Christian faith is otherwise than religion, celebrating the gracious initiative and disclosure of God to humans in transformative love.

Paul’s epistles, especially Romans and Galatians, suggest that religion ultimately fails, for the canons of religion—law, ritual and tradition—are eventually compromised in the potent mix of human hubris, anxiety and freedom in living with a horizon of death.

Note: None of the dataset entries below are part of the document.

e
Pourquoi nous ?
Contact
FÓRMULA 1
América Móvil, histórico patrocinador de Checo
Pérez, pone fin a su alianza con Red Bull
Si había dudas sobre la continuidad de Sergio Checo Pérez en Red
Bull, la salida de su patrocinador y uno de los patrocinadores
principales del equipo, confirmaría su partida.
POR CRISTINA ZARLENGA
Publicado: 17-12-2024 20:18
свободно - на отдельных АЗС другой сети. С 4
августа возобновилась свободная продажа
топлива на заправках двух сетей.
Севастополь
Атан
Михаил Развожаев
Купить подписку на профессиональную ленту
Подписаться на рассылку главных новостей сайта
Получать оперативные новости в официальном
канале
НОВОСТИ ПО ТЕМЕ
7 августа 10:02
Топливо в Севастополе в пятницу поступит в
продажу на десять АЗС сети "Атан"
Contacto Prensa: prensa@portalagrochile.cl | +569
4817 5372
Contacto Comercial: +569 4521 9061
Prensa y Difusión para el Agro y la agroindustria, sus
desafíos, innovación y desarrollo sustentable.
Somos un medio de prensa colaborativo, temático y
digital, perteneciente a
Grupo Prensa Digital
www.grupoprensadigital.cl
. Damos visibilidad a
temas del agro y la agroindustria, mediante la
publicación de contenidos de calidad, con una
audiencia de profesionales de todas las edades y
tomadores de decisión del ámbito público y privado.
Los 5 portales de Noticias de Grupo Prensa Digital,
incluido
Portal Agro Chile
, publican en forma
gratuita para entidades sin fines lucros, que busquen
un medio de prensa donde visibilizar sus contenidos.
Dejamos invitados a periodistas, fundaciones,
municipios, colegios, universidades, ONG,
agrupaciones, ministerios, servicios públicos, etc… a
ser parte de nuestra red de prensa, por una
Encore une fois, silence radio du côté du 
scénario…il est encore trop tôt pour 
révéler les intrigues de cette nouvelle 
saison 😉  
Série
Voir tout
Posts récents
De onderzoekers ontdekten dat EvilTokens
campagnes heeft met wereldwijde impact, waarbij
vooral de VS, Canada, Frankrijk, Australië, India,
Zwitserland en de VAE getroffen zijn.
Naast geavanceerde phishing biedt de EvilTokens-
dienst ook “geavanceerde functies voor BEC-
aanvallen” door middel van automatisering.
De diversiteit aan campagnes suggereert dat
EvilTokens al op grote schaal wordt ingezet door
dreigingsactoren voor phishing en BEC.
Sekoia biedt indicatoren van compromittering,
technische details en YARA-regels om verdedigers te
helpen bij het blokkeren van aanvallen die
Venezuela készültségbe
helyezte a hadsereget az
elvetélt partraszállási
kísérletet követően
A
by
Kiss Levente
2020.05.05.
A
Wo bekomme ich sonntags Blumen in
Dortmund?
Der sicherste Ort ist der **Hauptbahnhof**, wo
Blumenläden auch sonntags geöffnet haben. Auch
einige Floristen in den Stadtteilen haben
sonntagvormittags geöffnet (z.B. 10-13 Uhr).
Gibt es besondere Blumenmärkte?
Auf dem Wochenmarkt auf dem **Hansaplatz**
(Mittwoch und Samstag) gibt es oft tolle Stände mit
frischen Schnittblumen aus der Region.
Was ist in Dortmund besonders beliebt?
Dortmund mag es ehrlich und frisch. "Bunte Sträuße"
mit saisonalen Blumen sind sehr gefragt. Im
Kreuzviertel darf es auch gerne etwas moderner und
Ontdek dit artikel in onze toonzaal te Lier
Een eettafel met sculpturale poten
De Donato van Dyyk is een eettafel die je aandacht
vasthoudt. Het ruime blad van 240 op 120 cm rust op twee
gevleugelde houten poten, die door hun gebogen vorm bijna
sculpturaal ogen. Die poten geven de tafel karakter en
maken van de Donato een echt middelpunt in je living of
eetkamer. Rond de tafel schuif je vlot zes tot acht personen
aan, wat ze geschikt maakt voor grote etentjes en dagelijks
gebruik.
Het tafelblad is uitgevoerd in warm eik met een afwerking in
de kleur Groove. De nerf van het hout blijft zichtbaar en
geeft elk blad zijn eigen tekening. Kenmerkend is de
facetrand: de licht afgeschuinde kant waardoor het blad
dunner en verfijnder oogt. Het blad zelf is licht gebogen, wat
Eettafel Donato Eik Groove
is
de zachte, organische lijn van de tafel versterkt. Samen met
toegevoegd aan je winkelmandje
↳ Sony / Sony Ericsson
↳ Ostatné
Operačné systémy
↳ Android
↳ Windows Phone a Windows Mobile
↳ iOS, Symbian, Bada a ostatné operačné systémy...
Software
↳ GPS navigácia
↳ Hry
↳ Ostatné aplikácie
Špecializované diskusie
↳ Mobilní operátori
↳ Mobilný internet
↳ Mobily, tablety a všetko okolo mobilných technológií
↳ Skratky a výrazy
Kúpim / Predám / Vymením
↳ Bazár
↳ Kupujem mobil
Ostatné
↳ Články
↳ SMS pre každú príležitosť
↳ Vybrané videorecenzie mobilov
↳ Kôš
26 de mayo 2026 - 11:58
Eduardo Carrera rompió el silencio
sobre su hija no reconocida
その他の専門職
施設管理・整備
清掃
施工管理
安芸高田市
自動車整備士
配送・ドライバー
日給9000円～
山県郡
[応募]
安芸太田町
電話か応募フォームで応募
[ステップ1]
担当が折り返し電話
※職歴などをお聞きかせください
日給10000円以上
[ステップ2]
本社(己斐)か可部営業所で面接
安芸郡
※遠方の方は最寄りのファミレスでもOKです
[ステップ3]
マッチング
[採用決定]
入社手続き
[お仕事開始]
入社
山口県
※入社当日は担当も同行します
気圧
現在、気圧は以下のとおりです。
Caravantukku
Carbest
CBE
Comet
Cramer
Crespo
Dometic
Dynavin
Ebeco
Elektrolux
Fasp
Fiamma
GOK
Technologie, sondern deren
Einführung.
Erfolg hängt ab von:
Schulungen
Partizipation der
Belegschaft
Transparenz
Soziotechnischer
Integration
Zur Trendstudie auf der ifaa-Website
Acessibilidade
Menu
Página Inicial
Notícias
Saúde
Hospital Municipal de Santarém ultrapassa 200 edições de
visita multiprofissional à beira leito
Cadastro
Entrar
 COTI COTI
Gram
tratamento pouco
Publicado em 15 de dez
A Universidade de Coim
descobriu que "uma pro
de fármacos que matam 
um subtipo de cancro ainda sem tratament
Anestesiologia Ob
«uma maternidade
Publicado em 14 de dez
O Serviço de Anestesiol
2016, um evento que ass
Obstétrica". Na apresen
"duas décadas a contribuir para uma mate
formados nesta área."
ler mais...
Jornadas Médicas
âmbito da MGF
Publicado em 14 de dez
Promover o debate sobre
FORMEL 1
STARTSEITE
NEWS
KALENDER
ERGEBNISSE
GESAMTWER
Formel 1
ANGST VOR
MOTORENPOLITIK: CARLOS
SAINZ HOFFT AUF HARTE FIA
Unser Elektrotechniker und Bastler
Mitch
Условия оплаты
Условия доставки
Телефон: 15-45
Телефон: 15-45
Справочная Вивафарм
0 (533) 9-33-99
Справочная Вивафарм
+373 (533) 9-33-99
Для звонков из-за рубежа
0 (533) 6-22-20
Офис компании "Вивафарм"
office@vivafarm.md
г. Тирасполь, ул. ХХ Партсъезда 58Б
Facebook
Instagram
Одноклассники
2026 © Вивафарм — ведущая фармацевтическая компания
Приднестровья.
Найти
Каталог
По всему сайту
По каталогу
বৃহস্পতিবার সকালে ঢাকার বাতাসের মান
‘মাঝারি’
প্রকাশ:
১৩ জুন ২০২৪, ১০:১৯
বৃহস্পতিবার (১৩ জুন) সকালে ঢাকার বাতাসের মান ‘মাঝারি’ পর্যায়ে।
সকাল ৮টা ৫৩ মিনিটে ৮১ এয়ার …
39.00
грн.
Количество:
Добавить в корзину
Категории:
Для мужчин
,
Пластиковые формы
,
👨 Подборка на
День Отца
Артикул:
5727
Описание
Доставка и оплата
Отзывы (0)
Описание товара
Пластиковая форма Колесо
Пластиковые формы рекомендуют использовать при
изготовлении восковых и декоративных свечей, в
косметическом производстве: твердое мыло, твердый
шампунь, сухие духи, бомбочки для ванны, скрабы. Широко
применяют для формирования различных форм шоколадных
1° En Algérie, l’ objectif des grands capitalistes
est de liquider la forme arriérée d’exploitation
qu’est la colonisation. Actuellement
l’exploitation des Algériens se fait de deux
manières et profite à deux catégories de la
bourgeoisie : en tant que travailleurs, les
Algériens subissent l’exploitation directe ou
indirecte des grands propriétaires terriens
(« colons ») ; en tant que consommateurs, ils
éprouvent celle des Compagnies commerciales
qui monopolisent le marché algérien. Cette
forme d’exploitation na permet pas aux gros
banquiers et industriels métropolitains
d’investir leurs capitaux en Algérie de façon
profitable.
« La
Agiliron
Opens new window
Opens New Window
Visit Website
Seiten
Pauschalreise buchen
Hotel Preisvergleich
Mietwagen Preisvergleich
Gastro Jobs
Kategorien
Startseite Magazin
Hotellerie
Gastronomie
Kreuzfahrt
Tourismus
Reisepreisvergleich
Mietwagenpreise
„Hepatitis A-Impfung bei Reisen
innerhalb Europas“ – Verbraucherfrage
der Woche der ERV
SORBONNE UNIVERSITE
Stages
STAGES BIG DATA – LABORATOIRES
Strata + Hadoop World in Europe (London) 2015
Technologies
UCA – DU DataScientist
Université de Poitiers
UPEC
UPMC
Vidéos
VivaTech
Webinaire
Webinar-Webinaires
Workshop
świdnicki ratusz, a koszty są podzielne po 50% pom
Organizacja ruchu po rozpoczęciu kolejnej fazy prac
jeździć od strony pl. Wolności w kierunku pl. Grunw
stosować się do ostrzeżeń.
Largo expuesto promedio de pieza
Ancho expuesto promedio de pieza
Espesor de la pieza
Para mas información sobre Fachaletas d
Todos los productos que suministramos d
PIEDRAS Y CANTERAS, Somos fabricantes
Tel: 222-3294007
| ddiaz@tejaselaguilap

The gospels, especially John, depict within religion an ever-latent antipathy to grace and truth, for humans pride their own traditions as sources of integral identity and competence for the good.

New Testament testimony resists an impersonal perspective of God as absolute principle without relationship; it therefore resists religious fatalism in which God is sovereign but not intimate.

Christian faith is a response to the inadequacy of human groping for God as inevitably, this quest becomes fixated either in or as religion in its perennial capacity for parochial, ethnic, tribal, legal, fatalist, superstitious and idolatrous expressions.

 

Selected sources: Barth Creation CD III.1-3; Heidegger Being and Time; Jüngel God as the Mystery of the World; Levinas Totality and Infinity; Lossky Orthodox Theology; Kasper The God of Jesus Christ; Marion In Excess; Rahner Foundations of Christian Faith; Spinoza Ethics; von Balthasar Explorations in Theology Vols. I & III.